# PROVIDED PASSAGE start

FHFA IG Laura Wertheimer testifies during her confirmation hearing before the Senate Banking, Housing and Urban Affairs Committee in 2014.

A committee of federal investigators concluded that Federal Housing Finance Agency (FHFA) Inspector General (IG) Laura Wertheimer abused her authority and undermined investigations by retaliating against employees in the IG’s Office that complained about her conduct.

In a 29-page letter addressed to President Joe Biden, the Integrity Committee (IC) of the Council of the Inspector General on Integrity and Efficiency determined that Wertheimer, a 2014 appointee of President Barack Obama, “engaged in conduct that undermines the integrity reasonably expected of an IG.” The Integrity Committee—composed of four IGs, an FBI investigator, and a representative from the Office of Government Ethics—is charged with overseeing probes into allegations of wrongdoing levied against IGs and their staff.

The investigation into Wertheimer began in 2017 after the Committee received multiple complaints alleging that she and several of her subordinates in the Office of Inspector General had “grossly mismanaged” audits, were engaging in “coercive personnel actions,” and had fostered a “culture of retaliation and abuse.”

“After thoroughly reviewing the evidence and responses, the IC finds by a preponderance of the evidence that IG Wertheimer abused her authority in the exercise of her official duties and engaged in conduct that undermines the integrity reasonably expected of an IG,” the report stated. “In particular, the IC finds that IG Wertheimer showed a disdain and resistance towards Congressional and IC oversight by fostering a culture of witness intimidation through a pattern of staff abuse and fear of retaliation.”

The report also declared that Wertheimer “refused to cooperate with the IC’s investigation” by withholding full access to documents and personnel from IC investigators.

# PROVIDED PASSAGE end
# RECORDS SHOWN start

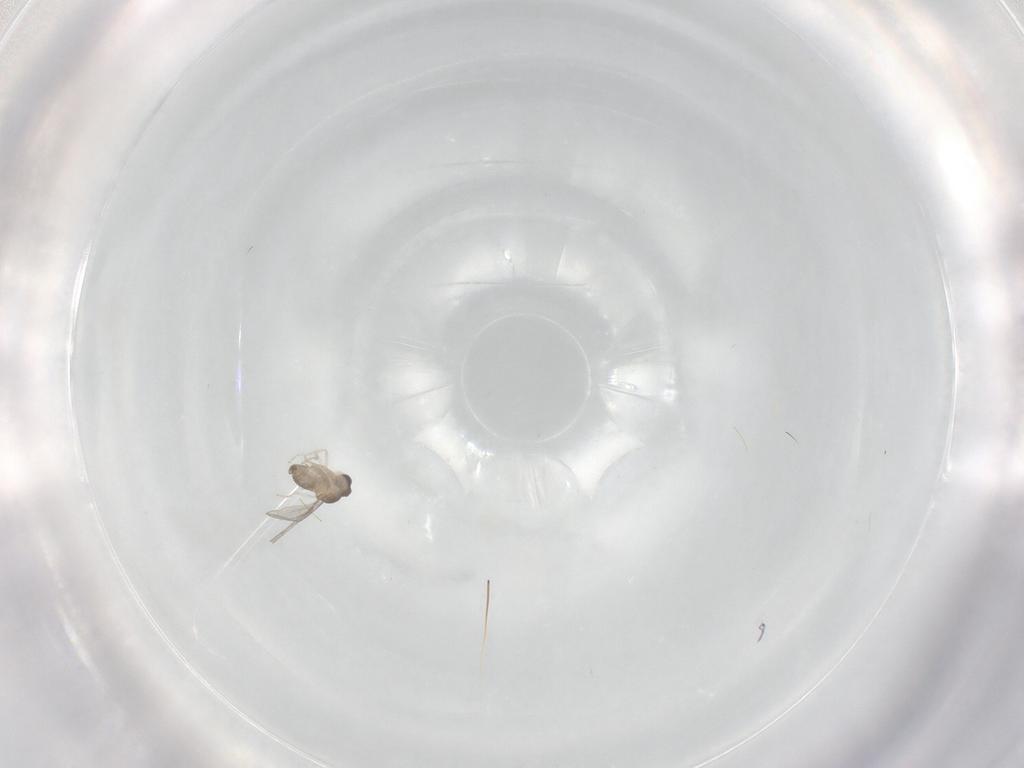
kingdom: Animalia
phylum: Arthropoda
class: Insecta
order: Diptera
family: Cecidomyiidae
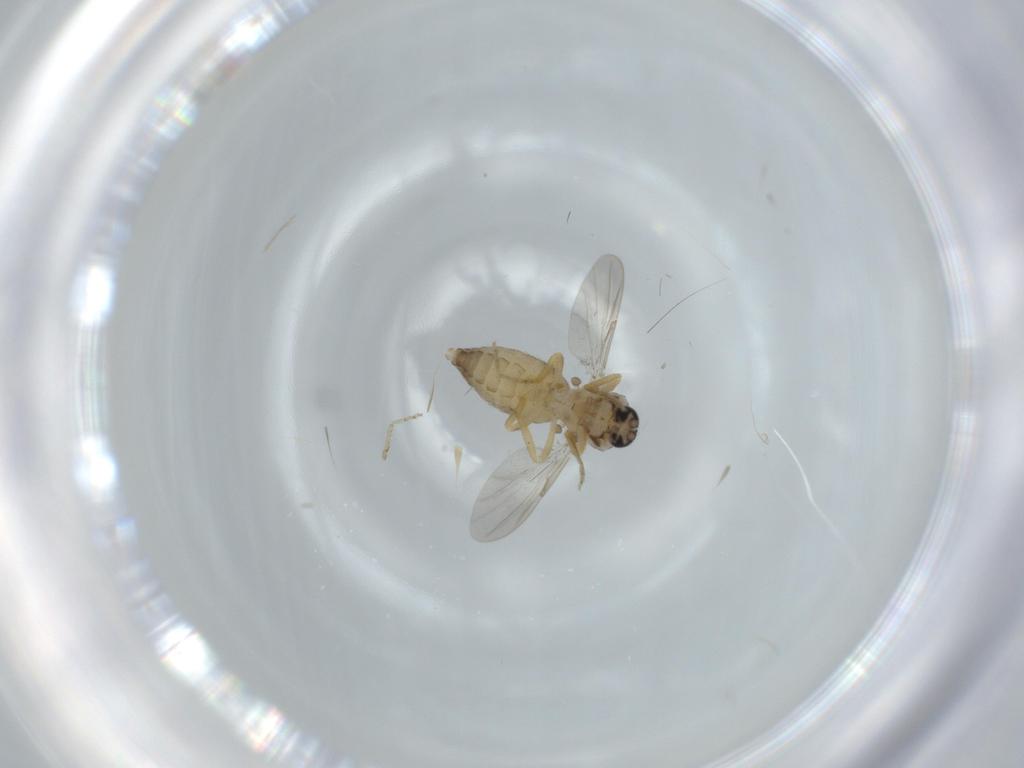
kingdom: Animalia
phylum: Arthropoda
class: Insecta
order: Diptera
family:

# RECORDS SHOWN end

### PROBLEMS TO WORK ON
(a) Put every line of the dataset listing into a numbered list, skipping any blank lines and leaving out the pictures.
(b) Write a continuation of the article about the Integrity Committee's findings on FHFA Inspector General Laura Wertheimer, starting right after its last sentence.

### ANSWERS GIVEN
(a)
1. kingdom: Animalia
2. phylum: Arthropoda
3. class: Insecta
4. order: Diptera
5. family: Cecidomyiidae
6. kingdom: Animalia
7. phylum: Arthropoda
8. class: Insecta
9. order: Diptera
10. family:

(b)
According to the Committee, Wertheimer didn’t just fail to encourage employees to report wrongdoing in accordance with federal whistleblower laws, she sought out employees that did so and discouraged them by “ridiculing, belittling, and bullying her staff, including some who were communicating with Congress.”

The report said Wertheimer’s conduct included giving demeaning nicknames to a pair of staffers after they were interviewed and believed to be cooperating with a Congressional investigation, referring to them as “Boris and Natasha,” the cartoon spies from Rocky and Bullwinkle.

After initially denying that she had ever done so, Wertheimer eventually admitted that she did use such nicknames, saying she had only done so because she believed they were trying “to find ways to blow up the organization.”

She also referred to one of those staffers as “Weasel” in the presence of others and “took the extraordinary further step of purchasing and distributing a children’s book titled Weasels to multiple senior FHFA OIG employees.”

“This conduct was consistent with other mistreatment of OIG employees by IG Wertheimer, who openly belittled her employees, both for physical appearances and the quality of their work,” the report stated. “Such behavior suggests a hostility to oversight and is widely known to be unacceptable in the IG community and beneath the standard of integrity expected of an IG.”

Senate Republicans have already called for Wertheimer’s resignation.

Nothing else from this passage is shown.